▶ Görev A:
Alıntı metne göre Weber, Marx'ın hangi tür analizleri ihmal ettiğini düşünür?
▶ Görev B:
Alıntı metindeki "Weber Protestan Ahlâkı" sözcüklerinden "fikir birliği içindedir." sözcüklerine kadar uzanan bölümü hiçbir değişiklik yapmadan yazınız.

▶ Alıntı Metin:
Max Weber; Marx’ın doğrudan bireysel insan aktörün ele alındığı (mikro düzey) sosyal psikolojik analizleri ihmal ettiğini düşünür. Marx’ın yapısal analizini takdir eder, fakat onun sosyoloji anlayışına insan aktörü/ mikro-düzey boyutu ekler.
Weber Protestan Ahlâkı ve Kapitalizmin Ruhu’nda Protestan Reformasyonuyla ilgili kültürel değerler ile Batıda kapitalizmin gelişimi arasındaki bağlantıyı kanıtlamaya çalışmasına rağmen, Marx’ın sözünü ettiği maddî faktörlerin önemini yadsımaz, Püritenliğin dönüştürücü etkisi fikri bir tarafa bırakılırsa, onlar modern toplumun ortaya çıkışıyla ilgili yapısal faktörler konusunda fikir birliği içindedir.

▶ Verilen Satırlar:
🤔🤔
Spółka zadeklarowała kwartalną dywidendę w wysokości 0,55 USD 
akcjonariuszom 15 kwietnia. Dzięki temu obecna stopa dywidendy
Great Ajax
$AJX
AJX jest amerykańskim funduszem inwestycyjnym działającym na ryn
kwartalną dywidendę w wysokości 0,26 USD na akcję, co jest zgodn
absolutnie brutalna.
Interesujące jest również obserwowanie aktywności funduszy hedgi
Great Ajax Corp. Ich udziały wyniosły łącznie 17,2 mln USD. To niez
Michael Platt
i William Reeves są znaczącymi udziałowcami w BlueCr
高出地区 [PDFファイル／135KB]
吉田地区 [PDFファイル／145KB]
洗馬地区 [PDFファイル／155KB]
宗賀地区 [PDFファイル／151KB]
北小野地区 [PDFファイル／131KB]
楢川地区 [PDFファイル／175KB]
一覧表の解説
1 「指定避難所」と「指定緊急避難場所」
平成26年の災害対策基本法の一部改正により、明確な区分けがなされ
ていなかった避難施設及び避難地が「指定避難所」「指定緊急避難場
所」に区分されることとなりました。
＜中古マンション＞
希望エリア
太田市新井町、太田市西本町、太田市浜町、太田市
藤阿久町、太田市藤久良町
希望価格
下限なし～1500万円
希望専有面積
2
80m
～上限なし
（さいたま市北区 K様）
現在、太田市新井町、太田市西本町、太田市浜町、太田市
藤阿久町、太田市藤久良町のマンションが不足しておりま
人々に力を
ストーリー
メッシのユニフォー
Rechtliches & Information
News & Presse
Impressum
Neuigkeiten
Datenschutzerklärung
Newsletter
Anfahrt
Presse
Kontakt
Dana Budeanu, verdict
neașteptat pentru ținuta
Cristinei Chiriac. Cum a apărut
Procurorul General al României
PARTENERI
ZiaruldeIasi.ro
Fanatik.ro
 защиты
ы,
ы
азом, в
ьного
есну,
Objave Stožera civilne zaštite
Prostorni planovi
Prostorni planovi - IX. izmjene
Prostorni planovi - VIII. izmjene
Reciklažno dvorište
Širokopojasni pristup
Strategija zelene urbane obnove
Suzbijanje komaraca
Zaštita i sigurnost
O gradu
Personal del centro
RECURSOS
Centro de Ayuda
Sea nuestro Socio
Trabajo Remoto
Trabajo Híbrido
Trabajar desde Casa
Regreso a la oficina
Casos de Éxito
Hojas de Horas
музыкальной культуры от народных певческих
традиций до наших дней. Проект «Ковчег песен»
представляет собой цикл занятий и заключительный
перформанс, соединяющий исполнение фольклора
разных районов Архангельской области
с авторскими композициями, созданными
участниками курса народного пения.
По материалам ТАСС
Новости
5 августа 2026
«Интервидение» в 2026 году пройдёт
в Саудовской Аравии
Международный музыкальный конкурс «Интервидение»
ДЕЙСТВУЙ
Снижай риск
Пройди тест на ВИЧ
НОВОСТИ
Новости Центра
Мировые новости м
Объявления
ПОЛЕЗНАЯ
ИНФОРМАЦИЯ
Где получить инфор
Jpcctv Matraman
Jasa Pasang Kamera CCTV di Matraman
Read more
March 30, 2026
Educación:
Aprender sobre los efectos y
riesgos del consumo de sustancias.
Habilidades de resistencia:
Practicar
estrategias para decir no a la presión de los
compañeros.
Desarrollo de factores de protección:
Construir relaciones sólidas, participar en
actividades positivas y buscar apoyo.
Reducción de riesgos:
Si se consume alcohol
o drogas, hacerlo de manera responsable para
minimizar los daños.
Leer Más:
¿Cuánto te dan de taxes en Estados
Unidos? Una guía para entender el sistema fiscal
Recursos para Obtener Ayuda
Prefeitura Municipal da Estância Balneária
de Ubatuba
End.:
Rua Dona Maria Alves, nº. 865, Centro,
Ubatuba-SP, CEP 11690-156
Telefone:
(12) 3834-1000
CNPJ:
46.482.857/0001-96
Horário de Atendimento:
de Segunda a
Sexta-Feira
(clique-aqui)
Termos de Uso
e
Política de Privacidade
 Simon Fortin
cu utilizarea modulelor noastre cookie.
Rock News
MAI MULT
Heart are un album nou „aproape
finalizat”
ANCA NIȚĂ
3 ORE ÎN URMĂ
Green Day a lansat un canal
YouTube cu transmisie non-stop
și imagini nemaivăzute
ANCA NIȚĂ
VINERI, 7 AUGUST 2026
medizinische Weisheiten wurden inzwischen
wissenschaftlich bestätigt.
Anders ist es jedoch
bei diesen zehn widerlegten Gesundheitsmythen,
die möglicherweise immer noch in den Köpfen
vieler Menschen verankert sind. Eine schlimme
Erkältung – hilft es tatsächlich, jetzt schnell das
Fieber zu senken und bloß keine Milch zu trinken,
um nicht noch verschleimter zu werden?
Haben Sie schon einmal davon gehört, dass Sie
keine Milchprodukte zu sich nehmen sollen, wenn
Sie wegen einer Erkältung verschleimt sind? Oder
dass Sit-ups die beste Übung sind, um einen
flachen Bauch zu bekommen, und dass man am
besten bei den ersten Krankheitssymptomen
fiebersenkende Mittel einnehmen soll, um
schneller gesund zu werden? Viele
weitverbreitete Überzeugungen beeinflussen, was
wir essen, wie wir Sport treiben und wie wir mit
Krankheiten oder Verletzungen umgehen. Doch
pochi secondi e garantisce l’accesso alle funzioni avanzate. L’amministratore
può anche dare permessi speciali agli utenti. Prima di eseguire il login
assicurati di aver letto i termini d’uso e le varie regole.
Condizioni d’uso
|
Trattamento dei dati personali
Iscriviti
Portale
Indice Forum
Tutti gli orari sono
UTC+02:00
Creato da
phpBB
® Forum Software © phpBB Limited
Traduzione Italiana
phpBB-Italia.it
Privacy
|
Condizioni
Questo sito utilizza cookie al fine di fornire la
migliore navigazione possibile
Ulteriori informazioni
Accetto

▶ Yanıt A:
Doğrudan bireysel insan aktörün ele alındığı mikro düzey sosyal psikolojik analizleri.

▶ Yanıt B:
Weber Protestan Ahlâkı ve Kapitalizmin Ruhu’nda Protestan Reformasyonuyla ilgili kültürel değerler ile Batıda kapitalizmin gelişimi arasındaki bağlantıyı kanıtlamaya çalışmasına rağmen, Marx’ın sözünü ettiği maddî faktörlerin önemini yadsımaz, Püritenliğin dönüştürücü etkisi fikri bir tarafa bırakılırsa, onlar modern toplumun ortaya çıkışıyla ilgili yapısal faktörler konusunda fikir birliği içindedir.